**Assignment**. Every entry below should come back unchanged, except that the pictures are dropped.

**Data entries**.
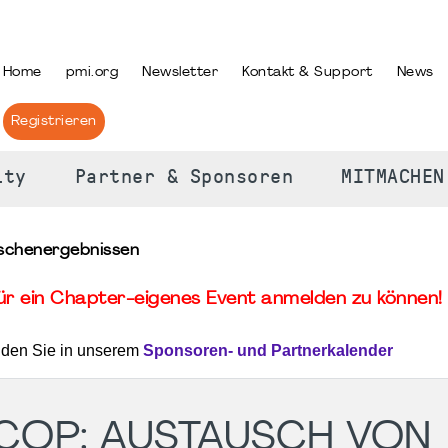
PRACHE AUSWÄHLEN
Home
pmi.org
Newsletter
Kontakt & Support
News
Registrieren
ity
Partner & Sponsoren
MITMACHEN
ischenergebnissen
für ein Chapter-eigenes Event anmelden zu können! 
nden Sie in unserem
Sponsoren- und Partnerkalender
 COP: AUSTAUSCH VON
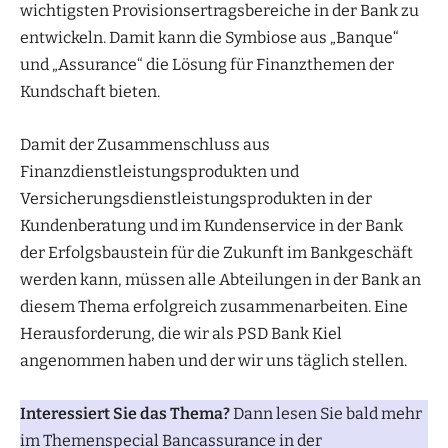
wichtigsten Provisionsertragsbereiche in der Bank zu
entwickeln. Damit kann die Symbiose aus „Banque“
und „Assurance“ die Lösung für Finanzthemen der
Kundschaft bieten.
Damit der Zusammenschluss aus
Finanzdienstleistungsprodukten und
Versicherungsdienstleistungsprodukten in der
Kundenberatung und im Kundenservice in der Bank
der Erfolgsbaustein für die Zukunft im Bankgeschäft
werden kann, müssen alle Abteilungen in der Bank an
diesem Thema erfolgreich zusammenarbeiten. Eine
Herausforderung, die wir als PSD Bank Kiel
angenommen haben und der wir uns täglich stellen.
Interessiert Sie das Thema?
Dann lesen Sie bald mehr
im Themenspecial Bancassurance in der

**Written solution**.
PRACHE AUSWÄHLEN
Home
pmi.org
Newsletter
Kontakt & Support
News
Registrieren
ity
Partner & Sponsoren
MITMACHEN
ischenergebnissen
für ein Chapter-eigenes Event anmelden zu können! 
nden Sie in unserem
Sponsoren- und Partnerkalender
 COP: AUSTAUSCH VON
wichtigsten Provisionsertragsbereiche in der Bank zu
entwickeln. Damit kann die Symbiose aus „Banque“
und „Assurance“ die Lösung für Finanzthemen der
Kundschaft bieten.
Damit der Zusammenschluss aus
Finanzdienstleistungsprodukten und
Versicherungsdienstleistungsprodukten in der
Kundenberatung und im Kundenservice in der Bank
der Erfolgsbaustein für die Zukunft im Bankgeschäft
werden kann, müssen alle Abteilungen in der Bank an
diesem Thema erfolgreich zusammenarbeiten. Eine
Herausforderung, die wir als PSD Bank Kiel
angenommen haben und der wir uns täglich stellen.
Interessiert Sie das Thema?
Dann lesen Sie bald mehr
im Themenspecial Bancassurance in der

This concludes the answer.